====== Information shown ======
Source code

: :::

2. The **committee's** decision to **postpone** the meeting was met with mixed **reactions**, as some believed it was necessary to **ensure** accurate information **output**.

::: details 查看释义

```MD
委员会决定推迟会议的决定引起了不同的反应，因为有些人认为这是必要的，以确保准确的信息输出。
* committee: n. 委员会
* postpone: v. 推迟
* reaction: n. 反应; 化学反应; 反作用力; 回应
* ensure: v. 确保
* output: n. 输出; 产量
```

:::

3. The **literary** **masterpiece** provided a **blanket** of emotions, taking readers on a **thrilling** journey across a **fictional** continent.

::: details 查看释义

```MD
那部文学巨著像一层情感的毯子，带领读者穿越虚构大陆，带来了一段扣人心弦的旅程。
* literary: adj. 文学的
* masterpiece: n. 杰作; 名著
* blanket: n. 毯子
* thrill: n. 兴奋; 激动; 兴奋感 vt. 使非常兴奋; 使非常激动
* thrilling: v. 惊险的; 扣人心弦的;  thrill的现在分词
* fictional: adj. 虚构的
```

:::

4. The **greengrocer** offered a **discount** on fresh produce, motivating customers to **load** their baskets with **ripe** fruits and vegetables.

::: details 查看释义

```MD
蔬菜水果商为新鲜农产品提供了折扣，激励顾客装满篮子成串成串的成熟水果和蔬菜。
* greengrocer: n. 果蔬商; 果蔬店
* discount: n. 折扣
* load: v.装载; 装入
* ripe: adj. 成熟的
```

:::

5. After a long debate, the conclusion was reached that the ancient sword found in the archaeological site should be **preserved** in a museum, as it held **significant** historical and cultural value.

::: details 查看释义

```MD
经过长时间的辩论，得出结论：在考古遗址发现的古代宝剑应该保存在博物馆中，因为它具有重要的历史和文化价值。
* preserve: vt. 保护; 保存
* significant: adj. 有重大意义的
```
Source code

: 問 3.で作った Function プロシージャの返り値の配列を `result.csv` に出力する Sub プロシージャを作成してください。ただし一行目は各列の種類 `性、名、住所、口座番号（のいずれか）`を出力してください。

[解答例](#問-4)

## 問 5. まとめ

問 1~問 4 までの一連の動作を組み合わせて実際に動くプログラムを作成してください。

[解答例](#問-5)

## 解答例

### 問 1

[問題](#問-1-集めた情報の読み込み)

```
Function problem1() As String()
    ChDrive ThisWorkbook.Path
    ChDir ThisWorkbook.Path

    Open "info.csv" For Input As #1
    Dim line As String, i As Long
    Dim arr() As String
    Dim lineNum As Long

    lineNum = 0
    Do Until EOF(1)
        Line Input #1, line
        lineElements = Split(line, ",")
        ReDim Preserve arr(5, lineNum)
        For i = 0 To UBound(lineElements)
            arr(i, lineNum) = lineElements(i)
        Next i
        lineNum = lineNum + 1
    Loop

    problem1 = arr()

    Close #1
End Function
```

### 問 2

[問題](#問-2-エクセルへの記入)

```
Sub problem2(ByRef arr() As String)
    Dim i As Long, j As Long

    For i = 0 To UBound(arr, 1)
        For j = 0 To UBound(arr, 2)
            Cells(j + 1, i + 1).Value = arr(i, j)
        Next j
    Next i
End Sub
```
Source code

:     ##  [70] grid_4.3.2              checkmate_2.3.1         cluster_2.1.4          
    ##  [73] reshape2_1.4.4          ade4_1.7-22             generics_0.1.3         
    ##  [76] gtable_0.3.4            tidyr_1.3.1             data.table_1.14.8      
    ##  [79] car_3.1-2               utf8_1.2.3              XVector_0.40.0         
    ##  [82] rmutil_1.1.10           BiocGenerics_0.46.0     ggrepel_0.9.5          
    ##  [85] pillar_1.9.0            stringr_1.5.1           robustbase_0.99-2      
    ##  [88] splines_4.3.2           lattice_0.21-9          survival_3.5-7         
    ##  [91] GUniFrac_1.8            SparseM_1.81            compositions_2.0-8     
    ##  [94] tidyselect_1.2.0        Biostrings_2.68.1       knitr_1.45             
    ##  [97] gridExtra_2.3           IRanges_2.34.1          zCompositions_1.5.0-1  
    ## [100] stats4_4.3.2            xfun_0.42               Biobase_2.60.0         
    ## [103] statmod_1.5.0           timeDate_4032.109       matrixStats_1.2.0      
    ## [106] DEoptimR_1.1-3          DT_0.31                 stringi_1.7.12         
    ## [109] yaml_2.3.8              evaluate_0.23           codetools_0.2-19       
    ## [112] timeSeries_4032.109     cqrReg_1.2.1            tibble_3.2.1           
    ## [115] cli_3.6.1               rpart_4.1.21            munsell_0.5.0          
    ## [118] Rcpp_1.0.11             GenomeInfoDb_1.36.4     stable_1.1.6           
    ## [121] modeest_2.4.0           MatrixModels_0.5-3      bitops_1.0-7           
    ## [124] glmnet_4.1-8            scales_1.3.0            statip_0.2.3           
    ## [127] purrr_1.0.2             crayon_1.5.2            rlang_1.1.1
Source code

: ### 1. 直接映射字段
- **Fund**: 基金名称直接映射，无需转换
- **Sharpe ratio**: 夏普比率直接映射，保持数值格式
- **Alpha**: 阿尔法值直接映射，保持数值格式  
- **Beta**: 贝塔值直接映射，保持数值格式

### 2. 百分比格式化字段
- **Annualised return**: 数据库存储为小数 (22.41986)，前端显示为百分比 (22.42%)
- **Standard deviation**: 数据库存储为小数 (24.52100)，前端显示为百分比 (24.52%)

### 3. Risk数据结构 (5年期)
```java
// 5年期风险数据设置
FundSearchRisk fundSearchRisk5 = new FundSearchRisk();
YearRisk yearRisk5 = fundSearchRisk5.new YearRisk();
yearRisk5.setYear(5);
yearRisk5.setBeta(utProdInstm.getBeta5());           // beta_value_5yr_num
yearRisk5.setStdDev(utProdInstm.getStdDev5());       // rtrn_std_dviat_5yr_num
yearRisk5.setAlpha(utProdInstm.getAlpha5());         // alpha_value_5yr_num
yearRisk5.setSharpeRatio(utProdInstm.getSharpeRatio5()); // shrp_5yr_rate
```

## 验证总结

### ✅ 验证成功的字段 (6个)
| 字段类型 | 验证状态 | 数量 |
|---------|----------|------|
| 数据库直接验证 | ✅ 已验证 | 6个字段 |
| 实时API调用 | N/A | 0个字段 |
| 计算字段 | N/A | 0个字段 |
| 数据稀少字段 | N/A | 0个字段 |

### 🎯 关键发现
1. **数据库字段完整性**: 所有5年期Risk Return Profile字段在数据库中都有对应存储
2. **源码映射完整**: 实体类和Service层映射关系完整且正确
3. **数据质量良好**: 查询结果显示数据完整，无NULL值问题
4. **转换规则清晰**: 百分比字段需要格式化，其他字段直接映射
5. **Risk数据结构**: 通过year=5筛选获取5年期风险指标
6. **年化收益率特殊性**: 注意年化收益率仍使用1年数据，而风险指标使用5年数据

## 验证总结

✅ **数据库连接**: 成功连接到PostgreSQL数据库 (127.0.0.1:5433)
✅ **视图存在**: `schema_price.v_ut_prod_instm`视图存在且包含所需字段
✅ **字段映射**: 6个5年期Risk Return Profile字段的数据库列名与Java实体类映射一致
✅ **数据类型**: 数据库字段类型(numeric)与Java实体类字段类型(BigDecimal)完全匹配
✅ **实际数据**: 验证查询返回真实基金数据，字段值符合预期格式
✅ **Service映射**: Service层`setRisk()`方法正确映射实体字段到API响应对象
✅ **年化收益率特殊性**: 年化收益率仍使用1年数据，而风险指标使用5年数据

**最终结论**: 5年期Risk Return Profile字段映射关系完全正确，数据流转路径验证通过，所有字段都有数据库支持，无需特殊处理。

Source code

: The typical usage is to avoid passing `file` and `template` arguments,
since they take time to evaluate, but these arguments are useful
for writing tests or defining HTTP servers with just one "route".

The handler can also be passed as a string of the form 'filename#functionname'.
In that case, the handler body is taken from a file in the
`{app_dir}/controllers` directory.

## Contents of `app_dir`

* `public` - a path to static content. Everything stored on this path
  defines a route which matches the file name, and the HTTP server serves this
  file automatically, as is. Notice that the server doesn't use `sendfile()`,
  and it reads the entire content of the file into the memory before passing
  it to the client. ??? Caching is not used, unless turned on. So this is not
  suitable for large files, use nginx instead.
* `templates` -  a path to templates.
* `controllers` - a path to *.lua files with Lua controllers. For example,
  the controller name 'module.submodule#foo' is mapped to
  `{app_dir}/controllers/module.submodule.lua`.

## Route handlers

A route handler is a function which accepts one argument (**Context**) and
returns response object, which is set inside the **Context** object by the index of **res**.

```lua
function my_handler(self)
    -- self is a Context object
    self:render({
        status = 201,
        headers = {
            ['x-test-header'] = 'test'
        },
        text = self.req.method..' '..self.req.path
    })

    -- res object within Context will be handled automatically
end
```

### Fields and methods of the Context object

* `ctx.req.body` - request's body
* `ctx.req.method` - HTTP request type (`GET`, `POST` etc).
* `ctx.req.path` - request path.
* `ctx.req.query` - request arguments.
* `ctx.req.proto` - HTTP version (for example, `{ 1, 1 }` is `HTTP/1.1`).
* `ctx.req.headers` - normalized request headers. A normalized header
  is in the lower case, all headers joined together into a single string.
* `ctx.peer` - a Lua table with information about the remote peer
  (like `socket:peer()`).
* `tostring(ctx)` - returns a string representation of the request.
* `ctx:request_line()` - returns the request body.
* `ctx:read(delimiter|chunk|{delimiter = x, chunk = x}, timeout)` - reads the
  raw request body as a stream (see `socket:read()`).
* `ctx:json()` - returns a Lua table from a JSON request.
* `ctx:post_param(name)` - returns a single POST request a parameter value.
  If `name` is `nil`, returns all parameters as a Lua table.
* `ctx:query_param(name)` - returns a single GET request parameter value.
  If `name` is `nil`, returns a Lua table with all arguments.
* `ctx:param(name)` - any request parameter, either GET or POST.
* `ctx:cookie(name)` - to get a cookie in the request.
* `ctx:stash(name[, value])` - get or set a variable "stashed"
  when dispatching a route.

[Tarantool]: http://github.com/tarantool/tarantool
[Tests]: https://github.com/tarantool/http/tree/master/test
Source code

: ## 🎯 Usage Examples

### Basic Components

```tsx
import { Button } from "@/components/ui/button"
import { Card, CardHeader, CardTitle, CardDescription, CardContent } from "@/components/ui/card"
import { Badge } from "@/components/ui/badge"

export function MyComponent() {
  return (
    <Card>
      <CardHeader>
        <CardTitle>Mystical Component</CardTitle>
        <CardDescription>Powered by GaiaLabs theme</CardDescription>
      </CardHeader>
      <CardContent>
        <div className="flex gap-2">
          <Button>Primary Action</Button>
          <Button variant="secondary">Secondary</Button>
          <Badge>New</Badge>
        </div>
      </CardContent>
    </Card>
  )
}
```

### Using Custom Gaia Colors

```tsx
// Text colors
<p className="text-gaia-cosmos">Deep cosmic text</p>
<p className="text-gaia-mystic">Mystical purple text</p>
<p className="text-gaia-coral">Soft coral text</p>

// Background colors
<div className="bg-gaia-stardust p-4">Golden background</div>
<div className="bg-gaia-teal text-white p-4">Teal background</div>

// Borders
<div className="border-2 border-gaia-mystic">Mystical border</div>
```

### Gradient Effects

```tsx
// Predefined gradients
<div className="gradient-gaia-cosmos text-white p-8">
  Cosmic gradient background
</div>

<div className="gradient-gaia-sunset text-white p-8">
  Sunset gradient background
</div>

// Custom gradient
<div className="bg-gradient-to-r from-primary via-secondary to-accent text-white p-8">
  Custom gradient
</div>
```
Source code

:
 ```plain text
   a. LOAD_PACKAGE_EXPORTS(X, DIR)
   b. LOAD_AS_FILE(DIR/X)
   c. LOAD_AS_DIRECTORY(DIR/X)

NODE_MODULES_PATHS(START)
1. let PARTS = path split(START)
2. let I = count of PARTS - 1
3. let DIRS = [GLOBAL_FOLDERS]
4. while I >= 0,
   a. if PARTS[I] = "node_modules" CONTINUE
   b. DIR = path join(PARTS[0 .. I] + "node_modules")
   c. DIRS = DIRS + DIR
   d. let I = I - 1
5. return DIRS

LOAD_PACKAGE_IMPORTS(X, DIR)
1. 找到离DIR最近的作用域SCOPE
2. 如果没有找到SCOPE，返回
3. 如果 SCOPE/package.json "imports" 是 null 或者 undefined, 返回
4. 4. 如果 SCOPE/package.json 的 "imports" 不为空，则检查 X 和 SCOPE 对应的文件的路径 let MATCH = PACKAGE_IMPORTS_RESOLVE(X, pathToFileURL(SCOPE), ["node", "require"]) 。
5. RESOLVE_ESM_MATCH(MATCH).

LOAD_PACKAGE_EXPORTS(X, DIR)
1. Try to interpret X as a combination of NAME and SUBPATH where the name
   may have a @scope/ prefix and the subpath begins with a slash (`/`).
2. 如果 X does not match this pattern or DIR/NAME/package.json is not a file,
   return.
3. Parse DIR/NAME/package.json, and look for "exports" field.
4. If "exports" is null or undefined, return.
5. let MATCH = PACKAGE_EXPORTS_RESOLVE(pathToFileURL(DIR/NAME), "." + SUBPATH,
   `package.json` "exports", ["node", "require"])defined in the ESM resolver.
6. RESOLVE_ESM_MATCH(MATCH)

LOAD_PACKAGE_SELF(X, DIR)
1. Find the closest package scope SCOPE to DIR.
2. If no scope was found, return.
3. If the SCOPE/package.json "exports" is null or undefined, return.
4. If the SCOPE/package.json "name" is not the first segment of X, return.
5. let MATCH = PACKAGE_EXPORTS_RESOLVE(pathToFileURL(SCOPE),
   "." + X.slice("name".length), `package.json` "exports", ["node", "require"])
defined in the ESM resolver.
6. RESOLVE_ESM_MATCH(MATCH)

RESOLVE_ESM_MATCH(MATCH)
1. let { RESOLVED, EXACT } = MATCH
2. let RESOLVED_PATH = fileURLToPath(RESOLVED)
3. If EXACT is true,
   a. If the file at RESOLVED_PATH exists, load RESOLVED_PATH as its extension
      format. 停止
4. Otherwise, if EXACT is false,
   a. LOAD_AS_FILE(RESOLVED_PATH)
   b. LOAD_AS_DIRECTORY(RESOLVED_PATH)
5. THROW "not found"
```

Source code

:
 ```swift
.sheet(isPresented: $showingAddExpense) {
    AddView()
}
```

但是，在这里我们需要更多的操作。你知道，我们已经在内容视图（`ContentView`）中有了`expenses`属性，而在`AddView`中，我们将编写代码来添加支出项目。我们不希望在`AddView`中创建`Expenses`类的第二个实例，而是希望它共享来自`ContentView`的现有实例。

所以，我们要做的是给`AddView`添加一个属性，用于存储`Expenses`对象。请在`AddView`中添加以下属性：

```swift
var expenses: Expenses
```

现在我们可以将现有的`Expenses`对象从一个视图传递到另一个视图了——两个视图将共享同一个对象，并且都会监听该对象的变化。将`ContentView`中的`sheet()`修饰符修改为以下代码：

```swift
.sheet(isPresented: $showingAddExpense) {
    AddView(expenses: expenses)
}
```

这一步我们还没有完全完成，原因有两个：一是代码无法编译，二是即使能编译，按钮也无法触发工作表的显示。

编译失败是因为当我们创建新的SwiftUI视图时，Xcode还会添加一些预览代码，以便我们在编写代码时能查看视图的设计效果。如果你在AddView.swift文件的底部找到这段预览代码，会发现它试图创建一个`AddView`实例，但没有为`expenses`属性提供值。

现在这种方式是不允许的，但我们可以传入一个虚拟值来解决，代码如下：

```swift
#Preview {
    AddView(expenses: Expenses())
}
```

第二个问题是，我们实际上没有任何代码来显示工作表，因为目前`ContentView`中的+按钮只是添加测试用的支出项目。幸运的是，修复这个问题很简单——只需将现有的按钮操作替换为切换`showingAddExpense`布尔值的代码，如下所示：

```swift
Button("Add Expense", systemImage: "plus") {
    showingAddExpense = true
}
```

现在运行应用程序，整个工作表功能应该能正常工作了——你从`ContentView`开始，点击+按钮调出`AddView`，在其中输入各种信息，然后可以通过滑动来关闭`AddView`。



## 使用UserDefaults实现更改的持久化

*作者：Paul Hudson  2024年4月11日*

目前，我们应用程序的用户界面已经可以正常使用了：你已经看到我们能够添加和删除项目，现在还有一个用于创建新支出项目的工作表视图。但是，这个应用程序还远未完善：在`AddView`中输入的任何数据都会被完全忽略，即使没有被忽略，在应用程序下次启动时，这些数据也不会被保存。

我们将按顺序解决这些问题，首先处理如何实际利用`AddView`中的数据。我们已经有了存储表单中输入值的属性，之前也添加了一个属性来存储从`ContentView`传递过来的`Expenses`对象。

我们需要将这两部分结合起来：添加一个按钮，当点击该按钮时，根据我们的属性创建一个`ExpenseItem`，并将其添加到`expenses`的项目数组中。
======
[Description of the task]
From the line holding "5. **Risk数据结构**: 通过year=5筛选获取5年期风险指标" to the line holding "the controller name", inclusive, restate each line above exactly as written.

[Solution to this exercise]
5. **Risk数据结构**: 通过year=5筛选获取5年期风险指标
6. **年化收益率特殊性**: 注意年化收益率仍使用1年数据，而风险指标使用5年数据

## 验证总结

✅ **数据库连接**: 成功连接到PostgreSQL数据库 (127.0.0.1:5433)
✅ **视图存在**: `schema_price.v_ut_prod_instm`视图存在且包含所需字段
✅ **字段映射**: 6个5年期Risk Return Profile字段的数据库列名与Java实体类映射一致
✅ **数据类型**: 数据库字段类型(numeric)与Java实体类字段类型(BigDecimal)完全匹配
✅ **实际数据**: 验证查询返回真实基金数据，字段值符合预期格式
✅ **Service映射**: Service层`setRisk()`方法正确映射实体字段到API响应对象
✅ **年化收益率特殊性**: 年化收益率仍使用1年数据，而风险指标使用5年数据

**最终结论**: 5年期Risk Return Profile字段映射关系完全正确，数据流转路径验证通过，所有字段都有数据库支持，无需特殊处理。

Source code

: The typical usage is to avoid passing `file` and `template` arguments,
since they take time to evaluate, but these arguments are useful
for writing tests or defining HTTP servers with just one "route".

The handler can also be passed as a string of the form 'filename#functionname'.
In that case, the handler body is taken from a file in the
`{app_dir}/controllers` directory.

## Contents of `app_dir`

* `public` - a path to static content. Everything stored on this path
  defines a route which matches the file name, and the HTTP server serves this
  file automatically, as is. Notice that the server doesn't use `sendfile()`,
  and it reads the entire content of the file into the memory before passing
  it to the client. ??? Caching is not used, unless turned on. So this is not
  suitable for large files, use nginx instead.
* `templates` -  a path to templates.
* `controllers` - a path to *.lua files with Lua controllers. For example,
  the controller name 'module.submodule#foo' is mapped to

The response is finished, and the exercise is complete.